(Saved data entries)
+ + +
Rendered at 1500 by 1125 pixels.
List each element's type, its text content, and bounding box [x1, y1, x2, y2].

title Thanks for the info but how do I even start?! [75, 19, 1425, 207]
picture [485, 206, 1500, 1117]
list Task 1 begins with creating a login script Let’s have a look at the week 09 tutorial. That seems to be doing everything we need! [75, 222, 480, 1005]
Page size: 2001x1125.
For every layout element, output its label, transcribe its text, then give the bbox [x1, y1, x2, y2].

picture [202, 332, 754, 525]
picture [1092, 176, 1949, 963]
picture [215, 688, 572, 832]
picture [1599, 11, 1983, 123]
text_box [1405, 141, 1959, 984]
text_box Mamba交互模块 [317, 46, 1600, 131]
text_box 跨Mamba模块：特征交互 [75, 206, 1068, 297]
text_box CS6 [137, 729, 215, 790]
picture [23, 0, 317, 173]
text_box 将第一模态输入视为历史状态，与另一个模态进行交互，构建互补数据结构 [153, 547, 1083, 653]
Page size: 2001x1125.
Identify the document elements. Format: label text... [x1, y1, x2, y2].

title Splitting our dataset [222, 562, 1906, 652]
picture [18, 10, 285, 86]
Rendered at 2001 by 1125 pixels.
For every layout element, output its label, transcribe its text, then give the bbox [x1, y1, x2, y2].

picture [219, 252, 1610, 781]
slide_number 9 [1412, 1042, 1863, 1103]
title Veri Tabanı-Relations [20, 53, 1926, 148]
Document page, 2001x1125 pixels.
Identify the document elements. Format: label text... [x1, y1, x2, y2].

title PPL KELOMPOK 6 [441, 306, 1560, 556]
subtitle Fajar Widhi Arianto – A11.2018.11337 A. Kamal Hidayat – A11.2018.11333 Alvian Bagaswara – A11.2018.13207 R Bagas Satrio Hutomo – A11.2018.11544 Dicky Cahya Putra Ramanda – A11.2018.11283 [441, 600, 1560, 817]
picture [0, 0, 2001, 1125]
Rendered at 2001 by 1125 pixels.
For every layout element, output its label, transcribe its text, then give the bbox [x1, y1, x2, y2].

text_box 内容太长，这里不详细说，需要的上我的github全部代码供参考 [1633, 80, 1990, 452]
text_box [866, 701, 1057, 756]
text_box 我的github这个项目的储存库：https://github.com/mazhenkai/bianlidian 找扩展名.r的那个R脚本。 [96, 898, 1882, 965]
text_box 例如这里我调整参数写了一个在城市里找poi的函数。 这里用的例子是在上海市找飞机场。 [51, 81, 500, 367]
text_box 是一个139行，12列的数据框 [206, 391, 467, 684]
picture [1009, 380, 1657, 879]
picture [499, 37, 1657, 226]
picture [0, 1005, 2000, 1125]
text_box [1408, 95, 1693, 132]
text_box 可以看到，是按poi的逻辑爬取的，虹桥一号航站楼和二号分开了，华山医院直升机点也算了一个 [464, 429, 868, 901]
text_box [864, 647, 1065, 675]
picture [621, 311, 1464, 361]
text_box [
+ + +
> [Aim of the exercise] The answer must be an exact reproduction of all the records.

> [Response to the exercise]
Rendered at 1500 by 1125 pixels.
List each element's type, its text content, and bounding box [x1, y1, x2, y2].

title Thanks for the info but how do I even start?! [75, 19, 1425, 207]
picture [485, 206, 1500, 1117]
list Task 1 begins with creating a login script Let’s have a look at the week 09 tutorial. That seems to be doing everything we need! [75, 222, 480, 1005]
Page size: 2001x1125.
For every layout element, output its label, transcribe its text, then give the bbox [x1, y1, x2, y2].

picture [202, 332, 754, 525]
picture [1092, 176, 1949, 963]
picture [215, 688, 572, 832]
picture [1599, 11, 1983, 123]
text_box [1405, 141, 1959, 984]
text_box Mamba交互模块 [317, 46, 1600, 131]
text_box 跨Mamba模块：特征交互 [75, 206, 1068, 297]
text_box CS6 [137, 729, 215, 790]
picture [23, 0, 317, 173]
text_box 将第一模态输入视为历史状态，与另一个模态进行交互，构建互补数据结构 [153, 547, 1083, 653]
Page size: 2001x1125.
Identify the document elements. Format: label text... [x1, y1, x2, y2].

title Splitting our dataset [222, 562, 1906, 652]
picture [18, 10, 285, 86]
Rendered at 2001 by 1125 pixels.
For every layout element, output its label, transcribe its text, then give the bbox [x1, y1, x2, y2].

picture [219, 252, 1610, 781]
slide_number 9 [1412, 1042, 1863, 1103]
title Veri Tabanı-Relations [20, 53, 1926, 148]
Document page, 2001x1125 pixels.
Identify the document elements. Format: label text... [x1, y1, x2, y2].

title PPL KELOMPOK 6 [441, 306, 1560, 556]
subtitle Fajar Widhi Arianto – A11.2018.11337 A. Kamal Hidayat – A11.2018.11333 Alvian Bagaswara – A11.2018.13207 R Bagas Satrio Hutomo – A11.2018.11544 Dicky Cahya Putra Ramanda – A11.2018.11283 [441, 600, 1560, 817]
picture [0, 0, 2001, 1125]
Rendered at 2001 by 1125 pixels.
For every layout element, output its label, transcribe its text, then give the bbox [x1, y1, x2, y2].

text_box 内容太长，这里不详细说，需要的上我的github全部代码供参考 [1633, 80, 1990, 452]
text_box [866, 701, 1057, 756]
text_box 我的github这个项目的储存库：https://github.com/mazhenkai/bianlidian 找扩展名.r的那个R脚本。 [96, 898, 1882, 965]
text_box 例如这里我调整参数写了一个在城市里找poi的函数。 这里用的例子是在上海市找飞机场。 [51, 81, 500, 367]
text_box 是一个139行，12列的数据框 [206, 391, 467, 684]
picture [1009, 380, 1657, 879]
picture [499, 37, 1657, 226]
picture [0, 1005, 2000, 1125]
text_box [1408, 95, 1693, 132]
text_box 可以看到，是按poi的逻辑爬取的，虹桥一号航站楼和二号分开了，华山医院直升机点也算了一个 [464, 429, 868, 901]
text_box [864, 647, 1065, 675]
picture [621, 311, 1464, 361]
text_box [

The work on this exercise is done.